TASK TO CARRY OUT:
Answer these questions about the Jone Pinto profile below:
1. Where was he born?
2. Which club took him on loan on 15 January 2015?
3. In which league did he play for Aspropyrgos?

[Opening DOCUMENT SECTION section]

Jone Pinto

Personal information
- Full name: Jone da Silva Pinto
- Date of birth: 13 November 1991 (age 34)
- Place of birth: Pelotas, Brazil
- Height: 1.82 m (6 ft 0 in)
- Position: Centre forward

Youth career
- 2010: Brasil de Pelotas

Senior career*
- Years: Team / Apps / (Gls)
- 2011–2012: Brasil de Pelotas / 0 / (0)
- 2012: → Atlético Farroupilha (loan) / 0 / (0)
- 2012–2013: Sun Pegasus / 9 / (0)
- 2013–2014: Esporte Clube Internacional / 0 / (0)
- 2014–2015: Ethnikos Achna / 10 / (2)
- 2015: → AEL (loan) / 18 / (4)
- 2015–2016: Lamia / 34 / (10)
- 2017–2018: Aris / 0 / (0)
- 2019: Irodotos / 9 / (1)
- 2019–2020: Aspropyrgos / 11 / (3)
- 2020: Al-Sahel / 5 / (2)

= Jone Pinto =

Brazilian footballer

Jone da Silva Pinto (born 13 November 1991), commonly known as Jone or Pinto is a Brazilian footballer who plays as a centre forward.

==Career==
He began his career from the youth team of Brasil de Pelotas, and in 2012 was given on loan to Atlético Farroupilha. He has also played in Sun Pegasus, in the Hong Kong Premier League and for Ethnikos Achna, in the Cypriot First Division. On 15 January 2015, he was given on loan to AEL until the end of the season 2014-15.

Pinto moved to Super League 2 side PAS Lamia and secured 34 appearances and scored 10 goals for the side in 2015–16 season. He followed a transfer Aris in 2017 but didn't appeared for the Super League club. Initially in 2019 He was at Irodotos secured a goal for the Gamma Ethniki side.

He played for Greek side Aspropyrgos in the Football League until mid 2020.

[Closing DOCUMENT SECTION section]
[Opening SOURCE INFORMATION section]

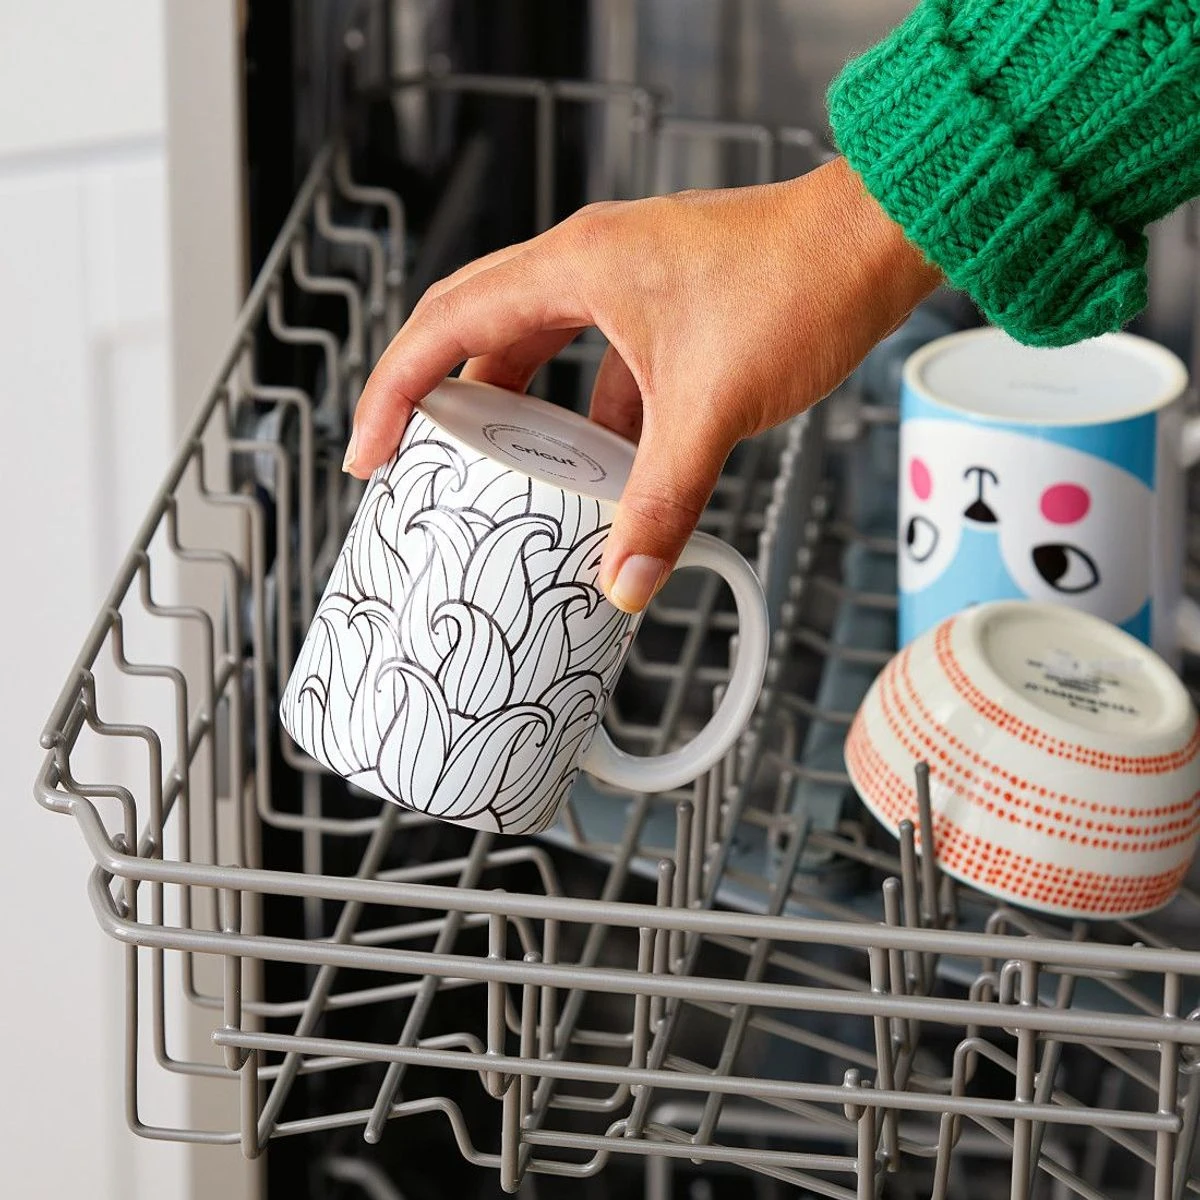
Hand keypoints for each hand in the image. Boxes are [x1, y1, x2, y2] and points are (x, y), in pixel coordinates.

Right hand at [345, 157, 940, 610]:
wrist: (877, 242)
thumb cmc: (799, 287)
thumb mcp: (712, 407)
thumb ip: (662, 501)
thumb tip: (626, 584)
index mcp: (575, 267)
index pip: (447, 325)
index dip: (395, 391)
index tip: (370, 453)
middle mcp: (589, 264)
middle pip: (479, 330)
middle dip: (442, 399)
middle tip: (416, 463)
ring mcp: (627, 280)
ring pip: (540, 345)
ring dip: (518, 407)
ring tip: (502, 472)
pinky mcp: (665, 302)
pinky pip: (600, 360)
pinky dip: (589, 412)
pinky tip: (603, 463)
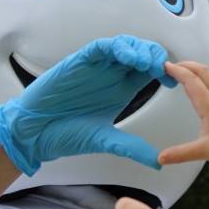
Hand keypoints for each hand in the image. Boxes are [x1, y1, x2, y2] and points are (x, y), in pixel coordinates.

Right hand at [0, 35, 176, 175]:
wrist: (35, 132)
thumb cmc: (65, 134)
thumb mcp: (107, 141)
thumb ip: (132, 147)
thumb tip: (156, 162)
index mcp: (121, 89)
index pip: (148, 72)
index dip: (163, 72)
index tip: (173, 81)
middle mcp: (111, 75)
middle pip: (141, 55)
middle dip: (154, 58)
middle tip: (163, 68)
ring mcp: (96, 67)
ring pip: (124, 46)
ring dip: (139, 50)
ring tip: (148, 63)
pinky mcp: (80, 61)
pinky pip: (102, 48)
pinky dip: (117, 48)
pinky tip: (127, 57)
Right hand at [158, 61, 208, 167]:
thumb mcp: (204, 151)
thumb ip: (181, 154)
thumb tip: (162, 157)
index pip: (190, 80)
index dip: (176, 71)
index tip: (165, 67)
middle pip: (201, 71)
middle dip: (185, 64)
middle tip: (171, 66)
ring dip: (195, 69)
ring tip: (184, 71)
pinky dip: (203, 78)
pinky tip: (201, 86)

[Closing SOURCE INFORMATION section]

RESULT FOR THIS EXERCISE:
1. Pelotas, Brazil
2. AEL
3. The Football League